Veja alterações do Senado no texto aprovado pela Câmara
23/04/2020 - 09:28
O Plenário do Senado aprovou nesta quarta-feira (22) o substitutivo da Câmara dos Deputados ao projeto do Senado (PL 873/20) que amplia o alcance do auxílio emergencial a ser concedido a trabalhadores informais prejudicados pela pandemia de coronavírus. O texto recebeu voto favorável de 80 senadores (o que representa unanimidade, porque o presidente da sessão não vota) e segue agora para a sanção presidencial.
O relator do projeto, senador Esperidião Amin (PP-SC), aceitou vários pontos do substitutivo, mas também recuperou dispositivos da versão original do Senado que haviam sido rejeitados pela Câmara.
A versão do Senado havia sido aprovada no início de abril, como complemento à criação do auxílio emergencial, contendo as emendas dos senadores ao projeto original. Após as intervenções da Câmara, o texto final contém uma lista maior de categorias profissionais às quais será concedido o benefício. A ampliação da lista foi aprovada pelo Senado.
Mudanças não aceitas pelos senadores
O texto aprovado na Câmara garantia a possibilidade de recebimento sem o CPF regularizado e retomou e retoma a expansão da base do Benefício de Prestação Continuada (BPC). Esses dois itens foram rejeitados no Senado.
Outras sugestões feitas pelos deputados não foram aprovadas. É o caso de um dispositivo que incluía, entre os trabalhadores aptos a receber o auxílio emergencial, trabalhadores rurais e domésticos com carteira assinada. Apesar de manifestar solidariedade a essas categorias, o relator as manteve fora do texto, defendendo a necessidade de não desvirtuar o programa – que se destina aos informais.
Também saiu do texto uma mudança que isentava o beneficiário de pagar Imposto de Renda sobre o auxílio recebido caso ele apresente rendimentos, em 2020, acima da primeira faixa de isenção (R$ 28,6 mil). O relator explicou que o pagamento do imposto havia sido negociado com o Ministério da Economia em troca do fim da exigência de que os beneficiários do auxílio tivessem recebido rendimentos tributáveis abaixo da faixa de isenção em 2018.
Uma terceira mudança da Câmara foi rejeitada após debate no Plenário. O projeto do Senado proíbe a interrupção do pagamento de aposentadorias, pensões e benefícios sociais durante a pandemia exceto em caso de morte do beneficiário.
A Câmara permitiu essa interrupção também em caso de irregularidade comprovada em perícia. Senadores argumentaram que isso obrigaria aposentados e pessoas com deficiência a saírem de casa para encarar filas e aglomerações em postos do INSS e por isso esse item foi rejeitado.
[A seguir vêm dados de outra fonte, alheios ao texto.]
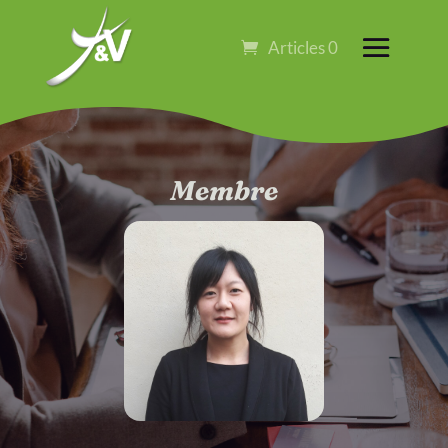
Articles 0
Membre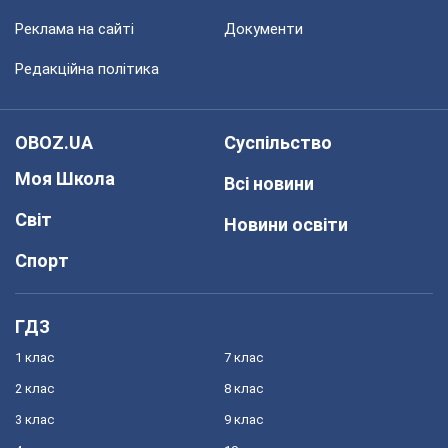
Реклама на сайті
Документи
Редакційна політика
OBOZ.UA
Суспільство
Моя Школа
Всі новини
Світ
Новини освіти
Спорт
ГДЗ
1 клас
7 клас
2 клас
8 клас
3 клас
9 клас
Já trechos retirados pelos deputados foram recuperados, fazendo com que valesse a versão original do Senado. Um desses trechos foi o que aplica de imediato o novo critério de renda familiar per capita máxima para recebimento do BPC, que passa de 25% do salário mínimo para 50%.
Esse texto mantém o valor previsto na Lei 13.891/20, após derrubada de veto presidencial pelo Congresso Nacional. A questão está suspensa judicialmente após medida cautelar impetrada pelo governo federal, mas Esperidião Amin afirma que manterá a palavra do Congresso sobre o tema.
Quanto ao Fundo de Financiamento Estudantil (Fies), o relator também reintroduziu a possibilidade de suspender os contratos somente para os estudantes que estavam em dia antes da vigência do estado de calamidade pública, conforme previsto no texto do Senado e retirado pela Câmara.